Google soll vergessen

PERSÖNLICHKEITSRECHT I Die Suchmaschine muss künftig veraltete Links löschen, wenn jemand seine Rechte verletzt sieht. Datenschutz wird damit wichtiger als Profit

Wer einen veralteten Link aus der Suchliste löschen will, kann einen Antrag an Google stellen

VON CHRISTIAN RATH

HAMBURG taz | Der Europäische Gerichtshof (EuGH) hat faktisch ein „Recht auf Vergessen“ im Internet eingeführt. In einem Fall aus Spanien hat er entschieden, dass Suchmaschinenbetreiber Links zu veralteten Informationen aus der Ergebnisliste löschen müssen, wenn Nutzer dies beantragen.

Konkret geht es um einen Spanier, dessen Haus 1998 zwangsversteigert worden war. Diesen Vorgang machte eine Tageszeitung damals bekannt. Das wäre heute längst vergessen, hätte die Zeitung nicht inzwischen ihre alten Ausgaben ins Internet gestellt. So stößt jeder, der den Namen des Mannes eingibt, auf die damalige Zwangsversteigerung.

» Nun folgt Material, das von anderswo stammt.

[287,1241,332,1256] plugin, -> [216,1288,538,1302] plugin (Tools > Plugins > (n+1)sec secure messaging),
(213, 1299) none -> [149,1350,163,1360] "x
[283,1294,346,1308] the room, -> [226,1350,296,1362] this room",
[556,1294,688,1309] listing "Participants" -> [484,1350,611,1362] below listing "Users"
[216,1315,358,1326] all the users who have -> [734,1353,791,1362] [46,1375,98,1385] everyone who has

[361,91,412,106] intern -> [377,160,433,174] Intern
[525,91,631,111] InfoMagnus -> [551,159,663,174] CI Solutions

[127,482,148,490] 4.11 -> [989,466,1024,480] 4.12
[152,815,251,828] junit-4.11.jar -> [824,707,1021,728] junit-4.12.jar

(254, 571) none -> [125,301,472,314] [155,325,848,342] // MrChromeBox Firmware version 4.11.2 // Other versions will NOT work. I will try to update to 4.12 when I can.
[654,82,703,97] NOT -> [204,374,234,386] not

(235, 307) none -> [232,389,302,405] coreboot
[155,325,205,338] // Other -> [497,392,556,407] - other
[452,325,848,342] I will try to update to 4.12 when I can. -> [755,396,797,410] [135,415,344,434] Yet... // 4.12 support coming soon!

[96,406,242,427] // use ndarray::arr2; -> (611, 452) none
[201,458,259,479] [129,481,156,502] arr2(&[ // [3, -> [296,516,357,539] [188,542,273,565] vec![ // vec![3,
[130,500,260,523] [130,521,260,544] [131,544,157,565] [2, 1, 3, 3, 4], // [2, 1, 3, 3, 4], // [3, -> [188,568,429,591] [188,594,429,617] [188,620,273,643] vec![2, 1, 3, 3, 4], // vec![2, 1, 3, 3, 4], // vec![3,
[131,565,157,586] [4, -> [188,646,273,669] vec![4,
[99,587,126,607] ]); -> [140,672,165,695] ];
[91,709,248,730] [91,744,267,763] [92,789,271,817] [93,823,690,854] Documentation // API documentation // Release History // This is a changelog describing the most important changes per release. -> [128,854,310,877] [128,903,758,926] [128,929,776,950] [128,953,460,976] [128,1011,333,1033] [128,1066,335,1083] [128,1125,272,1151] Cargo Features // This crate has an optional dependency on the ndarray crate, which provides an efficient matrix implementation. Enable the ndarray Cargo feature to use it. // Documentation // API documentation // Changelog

Die Zeitung weigerte sich, die Nachricht aus dem Internet zu entfernen, denn sie könne amtliche Bekanntmachungen nicht nachträglich verändern. Deshalb forderte der Mann von Google, künftig Links auf die für ihn peinliche Nachricht zu unterlassen. Das spanische nationale Obergericht legte den Fall beim EuGH in Luxemburg vor, weil das spanische Datenschutzrecht, wie auch das deutsche, im Wesentlichen auf der EU-Datenschutz-Richtlinie von 1995 beruht.

Der EuGH entschied nun, dass die Richtlinie durchaus auf Google und andere Suchmaschinen anwendbar ist. Das ist immer dann der Fall, wenn Daten verarbeitet werden, und das sei, so das Gericht, der Fall – auch wenn Google die Daten in den Ausschnitten der Ergebnisliste unverändert wiedergebe. Auch europäisches Recht sei anwendbar, obwohl die Google-Zentrale in Kalifornien sitze: Immerhin verkaufe Google in der Spanien-Niederlassung Werbung für die Suchmaschine.

In der Sache gibt der EuGH Betroffenen einen Anspruch auf Löschung von Links aus der Ergebnisliste, wenn diese für die ursprünglichen Zwecke „nicht mehr erheblich“ sind. Das dürfte auch auf die Zwangsversteigerung des Spaniers zutreffen, da dieser seine Schulden inzwischen längst bezahlt hat. Wann eine Information „nicht mehr erheblich“ ist, präzisieren die Richter allerdings nicht. Hier wird es noch viel Streit und viele Prozesse geben.

Grundsätzlich müssen die Interessen der Betroffenen zwar abgewogen werden. Gegenüber den wirtschaftlichen Interessen von Google habe das Recht des Betroffenen auf Privatsphäre und Schutz der persönlichen Daten aber in der Regel Vorrang, so der EuGH.

Auch gegenüber den Internetnutzern, die sich mithilfe der Suchmaschine informieren wollen, überwiege „im Allgemeinen“ das Recht der von den Links Betroffenen. Immerhin entstehe durch eine Suchliste ein „mehr oder weniger detailliertes Profil“ ihrer Persönlichkeit. Ausnahmen vom Löschungsanspruch soll es nur geben, wenn die Stellung des Betroffenen im öffentlichen Leben dies erfordert. Politiker und andere Promis können Jugendsünden also nicht so einfach aus Googles Suchlisten entfernen wie Normalbürger.

Wer einen veralteten Link aus der Suchliste löschen will, kann direkt einen Antrag an Google stellen. Wenn Google dem nicht nachkommt, kann der Betroffene eine Überprüfung durch die zuständige Datenschutzbehörde verlangen. In Deutschland ist dies der Hamburger Datenschutzbeauftragte Johannes Caspar. Wer auch hier keinen Erfolg hat, kann ein Gericht anrufen.

Das Luxemburger Urteil kommt überraschend. Der unabhängige Generalanwalt am EuGH hatte sich im letzten Sommer gegen ein Löschungsanspruch ausgesprochen. Zunächst gilt das Urteil nur für Suchmaschinen. Ob es auch einen Anspruch gibt, Informationen an der Quelle zu löschen, also in dem Fall auf der Webseite der spanischen Tageszeitung, musste der EuGH nicht entscheiden.